The last of Anton's obstinacy crumbled. He reached out, his hand closing around Sabe's arm, tracing the hard muscle and the dense bone beneath the worn cloth. It was an anchor.

"Then we ride it out," Anton breathed. "Together.".

It was the pact, not sealed with a handshake, but with a touch.

A harsh bright light sliced the alleyway opening. They both recoiled back into the recesses of the doorway. A police patrol car, moving slowly, its spotlight prodding the shadows like a bad eye.

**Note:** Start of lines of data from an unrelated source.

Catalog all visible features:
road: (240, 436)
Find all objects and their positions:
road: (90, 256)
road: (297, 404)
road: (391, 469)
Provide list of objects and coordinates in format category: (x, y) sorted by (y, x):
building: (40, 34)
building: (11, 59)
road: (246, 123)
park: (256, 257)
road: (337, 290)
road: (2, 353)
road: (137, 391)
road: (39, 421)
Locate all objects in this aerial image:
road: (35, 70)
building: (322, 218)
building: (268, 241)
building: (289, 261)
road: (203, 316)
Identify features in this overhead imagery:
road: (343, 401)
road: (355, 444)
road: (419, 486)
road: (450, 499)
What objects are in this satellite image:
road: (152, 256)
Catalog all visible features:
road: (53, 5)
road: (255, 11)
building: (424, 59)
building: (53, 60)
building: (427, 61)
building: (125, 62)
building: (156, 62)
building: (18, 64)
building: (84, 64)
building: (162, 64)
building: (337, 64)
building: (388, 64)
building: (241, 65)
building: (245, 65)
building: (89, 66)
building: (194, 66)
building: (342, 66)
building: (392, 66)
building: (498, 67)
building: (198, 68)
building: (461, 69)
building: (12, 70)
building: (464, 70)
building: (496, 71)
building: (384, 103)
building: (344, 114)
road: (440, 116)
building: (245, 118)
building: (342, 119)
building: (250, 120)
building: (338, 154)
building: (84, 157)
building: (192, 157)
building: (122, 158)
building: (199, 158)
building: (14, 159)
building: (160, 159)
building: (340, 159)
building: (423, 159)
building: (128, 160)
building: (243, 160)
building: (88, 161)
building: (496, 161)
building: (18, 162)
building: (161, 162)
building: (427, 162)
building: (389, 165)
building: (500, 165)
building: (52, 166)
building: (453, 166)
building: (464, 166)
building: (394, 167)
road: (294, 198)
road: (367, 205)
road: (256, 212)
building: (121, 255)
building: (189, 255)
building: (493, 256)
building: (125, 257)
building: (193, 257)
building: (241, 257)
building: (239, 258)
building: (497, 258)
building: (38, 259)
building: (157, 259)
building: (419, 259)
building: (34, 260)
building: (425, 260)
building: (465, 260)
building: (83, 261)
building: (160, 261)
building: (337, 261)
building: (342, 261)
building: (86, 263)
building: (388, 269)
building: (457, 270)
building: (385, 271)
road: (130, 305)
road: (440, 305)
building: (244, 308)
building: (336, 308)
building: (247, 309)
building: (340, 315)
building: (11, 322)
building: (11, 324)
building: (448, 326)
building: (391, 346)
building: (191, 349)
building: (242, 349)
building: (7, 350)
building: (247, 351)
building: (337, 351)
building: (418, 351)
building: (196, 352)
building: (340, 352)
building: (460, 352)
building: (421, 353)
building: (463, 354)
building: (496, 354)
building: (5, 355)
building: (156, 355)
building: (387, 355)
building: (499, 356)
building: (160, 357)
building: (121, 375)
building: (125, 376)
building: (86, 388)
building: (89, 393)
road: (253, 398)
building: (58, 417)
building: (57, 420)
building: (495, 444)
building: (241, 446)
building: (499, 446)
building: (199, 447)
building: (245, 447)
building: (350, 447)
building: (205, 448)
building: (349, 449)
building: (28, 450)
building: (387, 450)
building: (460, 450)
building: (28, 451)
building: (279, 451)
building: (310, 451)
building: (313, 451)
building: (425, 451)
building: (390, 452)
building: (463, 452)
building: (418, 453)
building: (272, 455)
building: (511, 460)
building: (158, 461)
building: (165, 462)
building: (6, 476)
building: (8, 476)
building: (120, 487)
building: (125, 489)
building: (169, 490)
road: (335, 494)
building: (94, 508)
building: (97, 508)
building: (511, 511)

Sabe's body adjusted itself, his hand going instinctively to the heat in his waistband. Anton took a breath, his thoughts flying over the implications of capture. It would be all over. The truth would die with them in individual cells.

The light lingered for a jaw-dropping second on the wet cobbles a few feet away, then continued on its way, the engine of the car fading into darkness.

The threat was past, for the moment, but the relief was a macabre reminder of their universe. They were prey.

Sabe regarded him, all business once more. "We can't stay here. We need to find a new hideout. Someplace they'd never think to look for Anton Rogers."

Anton dithered, then a harsh, cynical smile creased his lips. "I know of a place."

The partnership was forged. The objectives were set. The war council, which was held in the doorway of a butcher's shop, was adjourned. Two men, bound by trust forged in fire and betrayal, stepped out of the shadows and into the extended night ahead. They had a reputation to restore, a plot to expose, and a gun to regain. The odds were against them. The enemy was ubiquitous.

But for the first time, they fought no longer by themselves.